For the last week he has been very bad, in great and incessant pain; and Susan, abandoning all other duties, has given herself up to him.
No one has reprimanded her for this giving up of her daily work, though the household is suffering much through lack of her many customary ministrations. Even Miss Barry has forgotten to scold, and goes very silently about the house; whilst the Rector’s face has taken a heart-broken expression—the look it used to wear, as the elder children so well remember, after their mother’s death.
All day long Susan sits with her little boy, sometimes, when his aches are worse than usual, hushing him against her breast, and breathing soft childish songs into his ear to soothe his sufferings and keep up his heart, whilst her own is breaking. For is it not her fault that he is suffering now? If she had not forgotten him—this little lamb of her dead mother’s fold, left by that dying mother to her special care—he might be now as well and strong as all the rest of them.
She is sitting with him now in the schoolroom, lying back in the old armchair quite motionless, for the suffering child within her arms has fallen into a fitful slumber, when the door is opened, and Crosby enters. He had left the Park about a month ago, and had not been expected back for some time—not until the spring, indeed—but something unknown or unacknowledged even by himself had driven him back after four weeks to this small corner of the earth.

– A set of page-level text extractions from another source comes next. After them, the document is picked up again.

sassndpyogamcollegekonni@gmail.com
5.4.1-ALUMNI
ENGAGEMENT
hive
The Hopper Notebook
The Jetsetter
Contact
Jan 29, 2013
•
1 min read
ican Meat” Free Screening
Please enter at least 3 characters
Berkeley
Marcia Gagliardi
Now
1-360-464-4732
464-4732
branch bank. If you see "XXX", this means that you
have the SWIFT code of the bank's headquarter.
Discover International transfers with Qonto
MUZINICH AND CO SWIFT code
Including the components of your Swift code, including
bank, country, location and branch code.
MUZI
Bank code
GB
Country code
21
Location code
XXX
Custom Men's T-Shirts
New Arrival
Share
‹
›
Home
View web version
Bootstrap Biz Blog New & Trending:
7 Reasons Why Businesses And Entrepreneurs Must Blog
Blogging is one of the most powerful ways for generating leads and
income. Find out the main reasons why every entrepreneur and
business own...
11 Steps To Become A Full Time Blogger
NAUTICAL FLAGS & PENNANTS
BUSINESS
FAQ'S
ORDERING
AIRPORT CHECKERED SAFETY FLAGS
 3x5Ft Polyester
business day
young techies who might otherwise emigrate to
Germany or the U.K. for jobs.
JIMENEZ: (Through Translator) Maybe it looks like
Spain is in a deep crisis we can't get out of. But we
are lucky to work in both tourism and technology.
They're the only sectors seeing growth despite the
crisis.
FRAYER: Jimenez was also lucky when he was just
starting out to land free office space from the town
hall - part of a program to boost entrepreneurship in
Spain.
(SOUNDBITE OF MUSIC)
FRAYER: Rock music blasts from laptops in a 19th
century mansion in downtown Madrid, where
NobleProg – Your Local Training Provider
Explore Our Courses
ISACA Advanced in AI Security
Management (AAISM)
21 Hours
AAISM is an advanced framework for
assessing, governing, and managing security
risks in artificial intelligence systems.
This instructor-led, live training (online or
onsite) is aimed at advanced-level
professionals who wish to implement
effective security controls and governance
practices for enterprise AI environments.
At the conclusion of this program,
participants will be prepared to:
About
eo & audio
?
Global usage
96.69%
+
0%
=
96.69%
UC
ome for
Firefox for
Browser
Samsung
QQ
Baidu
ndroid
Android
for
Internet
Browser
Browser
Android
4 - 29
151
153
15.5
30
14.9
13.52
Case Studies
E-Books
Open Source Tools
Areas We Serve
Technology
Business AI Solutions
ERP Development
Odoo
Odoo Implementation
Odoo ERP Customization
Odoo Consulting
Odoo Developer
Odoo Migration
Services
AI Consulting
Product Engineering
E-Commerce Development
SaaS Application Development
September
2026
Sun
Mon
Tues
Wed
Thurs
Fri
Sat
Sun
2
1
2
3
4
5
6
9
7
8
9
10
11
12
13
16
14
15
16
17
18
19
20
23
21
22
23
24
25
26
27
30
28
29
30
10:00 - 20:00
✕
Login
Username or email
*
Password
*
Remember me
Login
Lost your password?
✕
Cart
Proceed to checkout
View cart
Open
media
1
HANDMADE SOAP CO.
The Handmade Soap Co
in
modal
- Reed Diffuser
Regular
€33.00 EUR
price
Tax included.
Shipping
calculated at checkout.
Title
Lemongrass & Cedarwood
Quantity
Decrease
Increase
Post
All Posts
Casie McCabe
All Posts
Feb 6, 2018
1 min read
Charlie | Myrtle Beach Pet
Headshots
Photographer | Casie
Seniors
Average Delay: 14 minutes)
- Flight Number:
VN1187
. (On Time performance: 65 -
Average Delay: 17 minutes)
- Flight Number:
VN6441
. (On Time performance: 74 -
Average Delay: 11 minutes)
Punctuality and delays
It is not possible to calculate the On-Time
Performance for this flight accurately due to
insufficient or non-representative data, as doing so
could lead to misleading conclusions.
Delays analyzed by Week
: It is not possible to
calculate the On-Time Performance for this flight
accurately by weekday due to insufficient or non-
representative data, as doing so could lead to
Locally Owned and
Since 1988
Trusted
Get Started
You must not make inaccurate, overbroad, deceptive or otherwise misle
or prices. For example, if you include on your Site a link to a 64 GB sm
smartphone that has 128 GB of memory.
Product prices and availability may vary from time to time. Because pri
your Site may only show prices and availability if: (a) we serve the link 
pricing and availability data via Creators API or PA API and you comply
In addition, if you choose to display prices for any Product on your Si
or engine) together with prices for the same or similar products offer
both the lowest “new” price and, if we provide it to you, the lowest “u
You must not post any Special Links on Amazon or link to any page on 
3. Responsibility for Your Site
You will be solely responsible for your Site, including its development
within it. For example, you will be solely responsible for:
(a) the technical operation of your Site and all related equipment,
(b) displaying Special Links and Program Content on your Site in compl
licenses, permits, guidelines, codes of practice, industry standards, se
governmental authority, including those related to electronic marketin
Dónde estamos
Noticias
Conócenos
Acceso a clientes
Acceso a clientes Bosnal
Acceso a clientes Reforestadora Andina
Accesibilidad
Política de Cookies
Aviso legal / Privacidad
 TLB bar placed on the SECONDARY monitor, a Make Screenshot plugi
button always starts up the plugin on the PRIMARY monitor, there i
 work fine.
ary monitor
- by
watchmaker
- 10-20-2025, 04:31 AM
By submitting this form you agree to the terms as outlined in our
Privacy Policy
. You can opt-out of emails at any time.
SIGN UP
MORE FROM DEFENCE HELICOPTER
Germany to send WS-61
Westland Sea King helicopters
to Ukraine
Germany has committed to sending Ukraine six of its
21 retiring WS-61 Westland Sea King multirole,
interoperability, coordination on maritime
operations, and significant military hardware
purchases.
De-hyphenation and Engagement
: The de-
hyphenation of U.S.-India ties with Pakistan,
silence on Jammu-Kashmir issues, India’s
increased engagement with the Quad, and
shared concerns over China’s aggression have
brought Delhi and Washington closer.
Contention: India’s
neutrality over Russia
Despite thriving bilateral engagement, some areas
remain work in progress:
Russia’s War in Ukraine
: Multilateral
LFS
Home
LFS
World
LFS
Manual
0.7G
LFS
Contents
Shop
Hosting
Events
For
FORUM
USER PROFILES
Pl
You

‘Sh!’ breathes Susan softly, putting up her hand. A warm flush has suddenly dyed her pale face, grown white through grief and many watchings. Her surprise at seeing Crosby is almost unbounded, and with it is another feeling—of joy, of comfort, of support. All through her strange joy and surprise, however, she remembers the child, and that he sleeps. Of late his slumbers have grown very precious.
Crosby advances slowly, carefully. This gives him time to look at Susan, to mark the sadness of the tender face bending over the sleeping child, to mark also the terrible lines of suffering on his. But his eyes wander always back to Susan.
In her grief, how beautiful she is! how human! how womanly! And with the child pressed against her breast. Oh, Susan, you were always pretty, but now! The grief is almost divine. Oh, little young Madonna!
But, then, to have Susan look like that! He wakes from his dreams of her beauty with a sharp anger against himself. And now only one thing is uppermost in his mind—Susan is suffering. Well, then, Susan must not be allowed to suffer.
‘He is ill?’ he says quickly, in a low tone.